Linux Follies: openmp

2011-04-19

Basic OpenMP

OpenMP is a standard API in C, C++ and Fortran which supports shared memory programming. Compilers which support it include GCC, and Intel.

While there is some instructional material on the web, they can be a bit obtuse, I found. So, here is a typical first exercise. Compute π by approximating an integral: \int_{0}^{1} 4/(1 + x^2) dx = π

The serial version looks like (leaving out obvious details):

 
    sum = 0.;
    step = 1./(double)N;
    for (i = 0; i < N; ++i) {
        x  = (i + 0.5) * step;
        sum += 4./(1. + x*x);
    }
    sum *= step; // pi == sum

The naive parallel version uses an array of size equal to the number of threads, i.e. creating an array slot to store the results from each thread.

 
    for (i = 0; i < 8; ++i) buf[i] = 0.;
    sum = 0.;
    step = 1./(double)N;
    #pragma omp parallel for private(i,x)
    for (i = 0; i < N; ++i) {
        x = (i + 0.5) * step;
        buf[omp_get_thread_num()] += 4./(1. + x*x);
    }
    for (i = 0; i < 8; ++i) sum += buf[i];  // pi == sum

The naive version is slow, I'm guessing due to the repeated calls to omp_get_thread_num().
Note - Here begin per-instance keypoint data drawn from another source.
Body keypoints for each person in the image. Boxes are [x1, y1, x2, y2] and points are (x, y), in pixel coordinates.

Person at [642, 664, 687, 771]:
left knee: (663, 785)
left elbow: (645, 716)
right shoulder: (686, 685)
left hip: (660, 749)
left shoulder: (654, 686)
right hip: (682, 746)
You can improve it by declaring a large parallel block so that omp_get_thread_num() is only called once per thread:

 
    for (i = 0; i < 8; ++i) buf[i] = 0.;
    sum = 0.;
    step = 1./(double)N;
    #pragma omp parallel
    {
        me = omp_get_thread_num();
        #pragma omp parallel for private(i,x,me)
        for (i = 0; i < N; ++i) {
            x = (i + 0.5) * step;
            buf[me] += 4./(1. + x*x);
    }
    
    for (i = 0; i < 8; ++i) sum += buf[i];  // pi == sum

The “proper” version uses a reduce operation, which ensures all threads are complete before the reduction operation is done. Waiting for all threads to complete is called a “barrier”:

 
    sum = 0.;
    step = 1./(double)N;
    #pragma omp parallel for private(i,x) reduction(+:sum)
    for (i = 0; i < N; ++i) {
        x = (i + 0.5) * step;
        sum += 4./(1. + x*x);
    }
    sum *= step;  // pi == sum

The important bit in both the parallel versions, which I didn't learn until after several tries was the “private(i,x)” bit. That ensures that the various threads do not overwrite each other’s copy of those variables.

This tutorial (PDF) from OpenMP by Tim Mattson and Larry Meadows both of Intel is very useful, and works through such technical issues as caching.